Record set:
########

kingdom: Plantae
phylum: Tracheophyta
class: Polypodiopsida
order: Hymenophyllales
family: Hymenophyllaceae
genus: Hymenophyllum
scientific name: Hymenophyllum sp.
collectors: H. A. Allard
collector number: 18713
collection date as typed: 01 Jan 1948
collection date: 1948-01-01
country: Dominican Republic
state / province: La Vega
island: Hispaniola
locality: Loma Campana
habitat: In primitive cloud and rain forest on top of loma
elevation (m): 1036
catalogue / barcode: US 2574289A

########

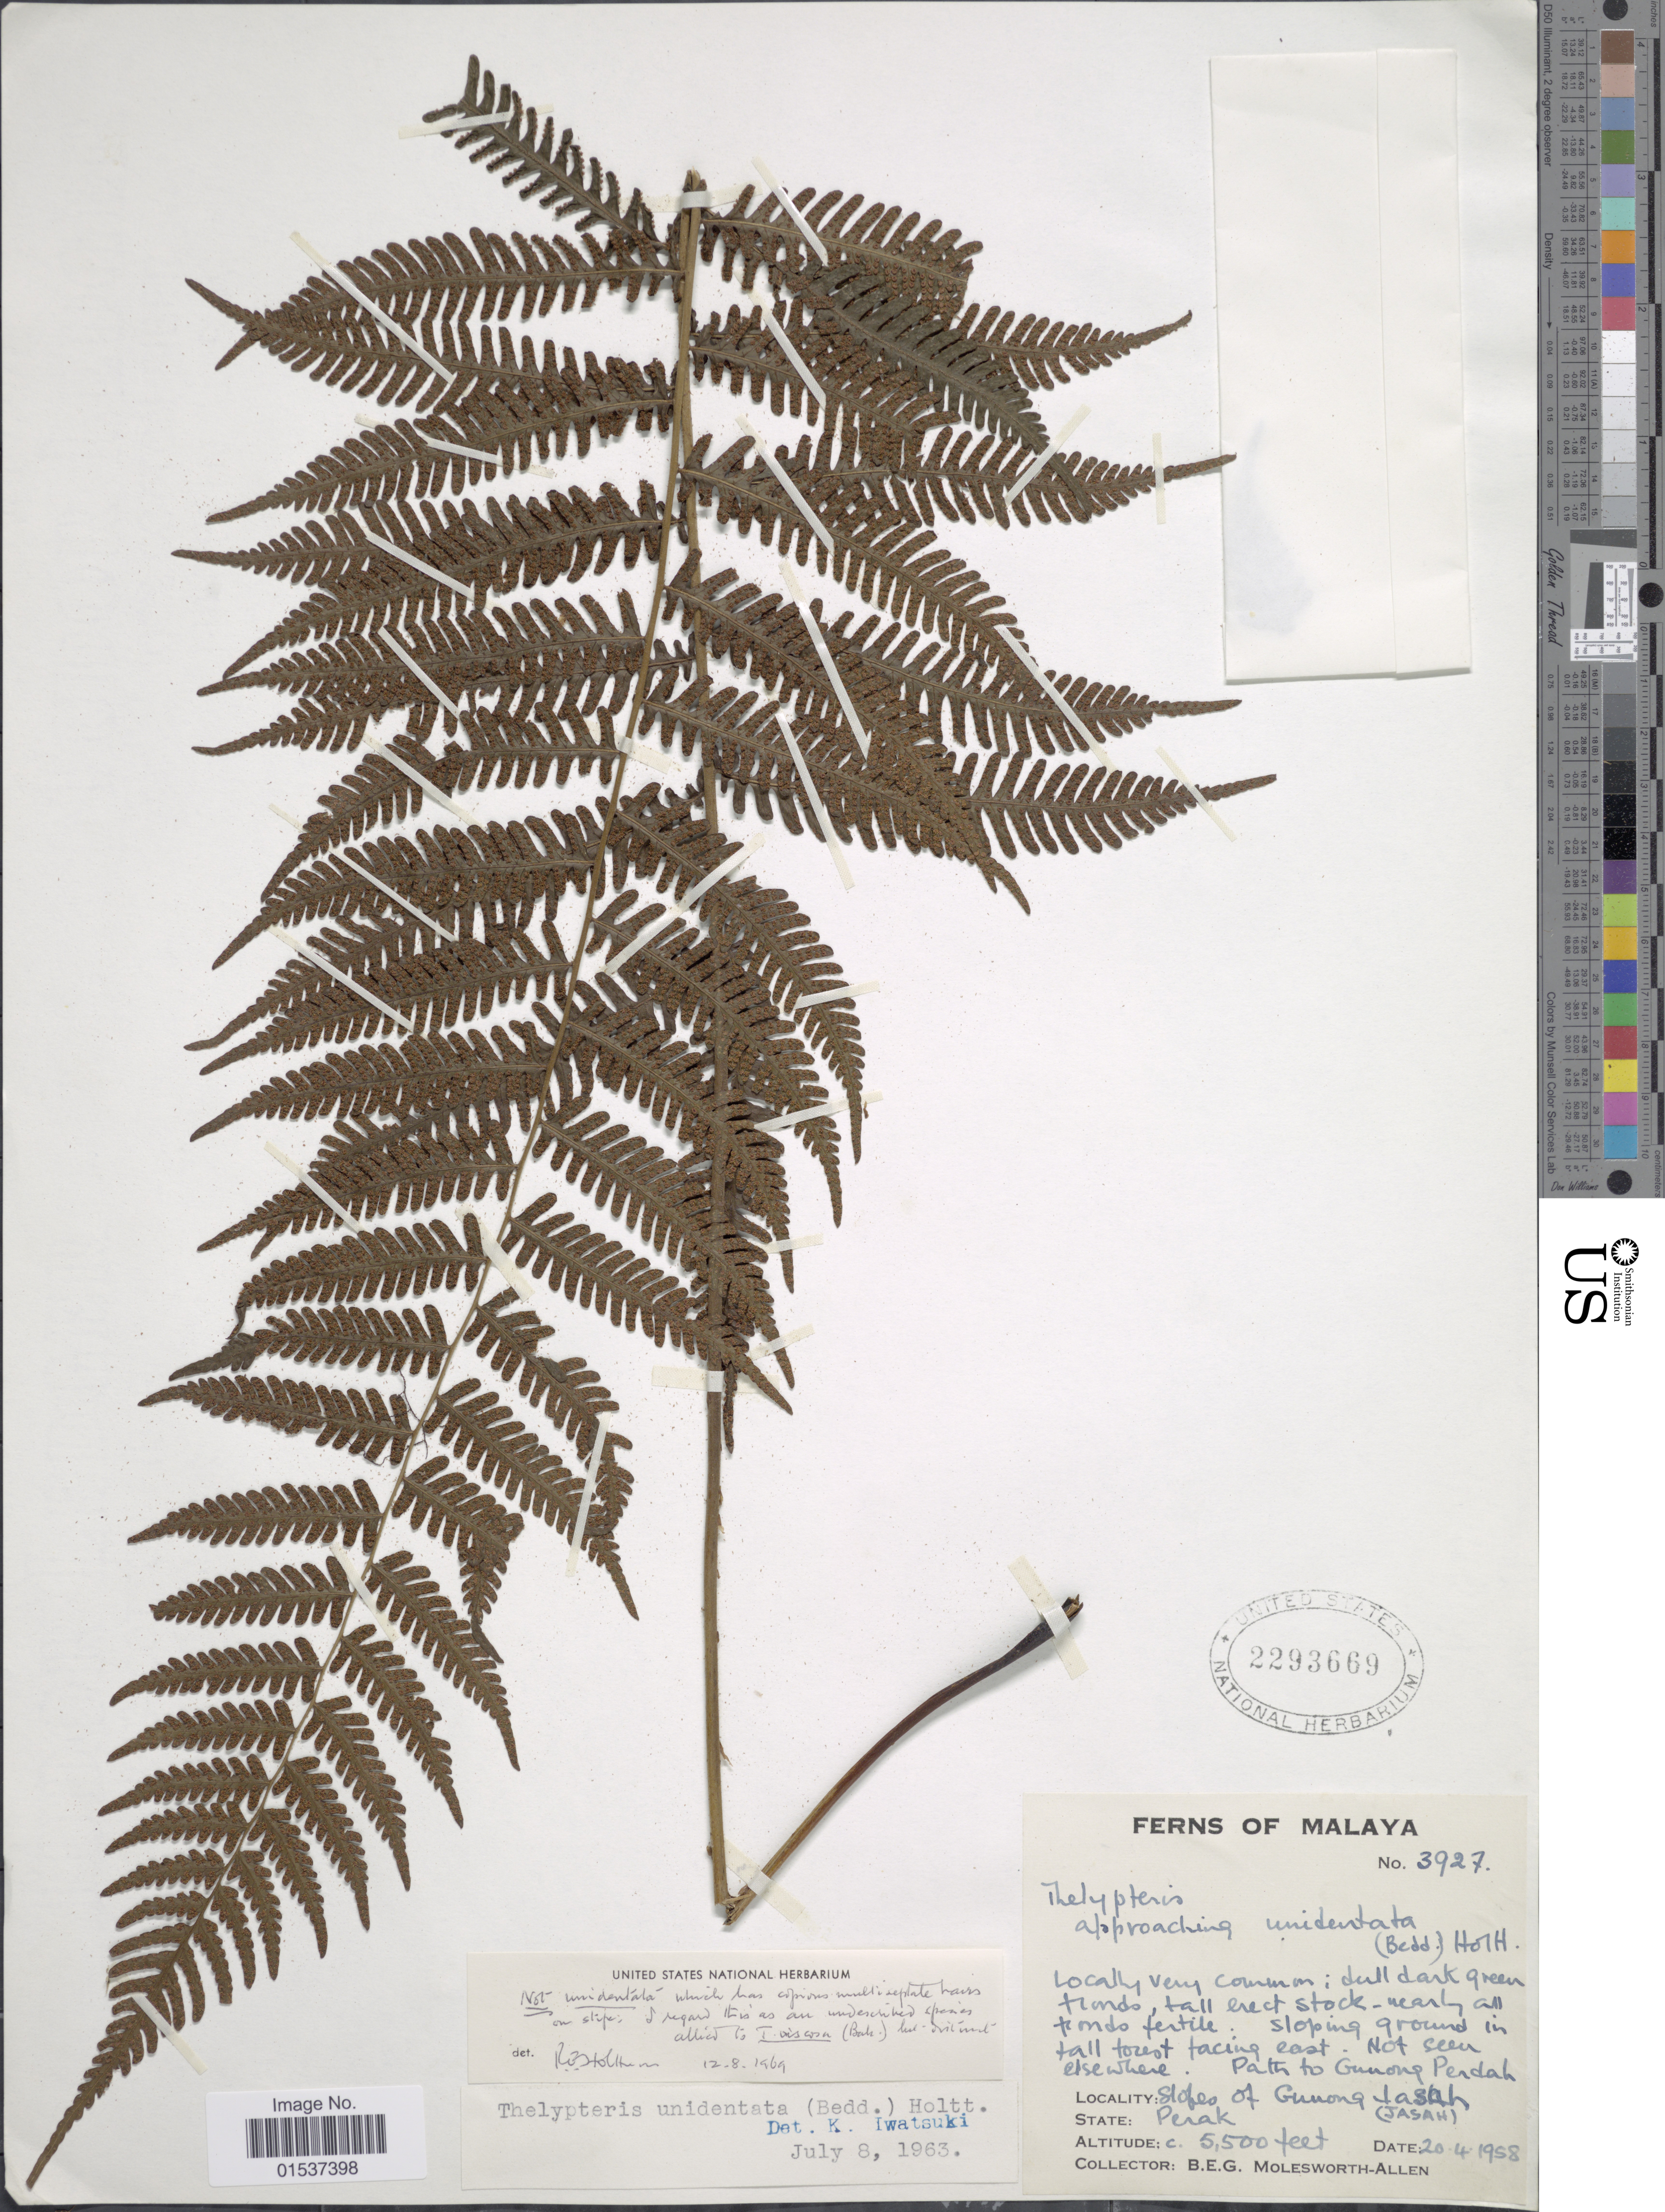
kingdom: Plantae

########

Problem to work on:
Can you rewrite the lines starting with the one that contains "collection date as typed: 01 Jan 1948" and going on through the one that contains "elevation (m): 1036", putting "site" in place of "locality" and leaving everything else unchanged?

Task result:
collection date as typed: 01 Jan 1948
collection date: 1948-01-01
country: Dominican Republic
state / province: La Vega
island: Hispaniola
site: Loma Campana
habitat: In primitive cloud and rain forest on top of loma
elevation (m): 1036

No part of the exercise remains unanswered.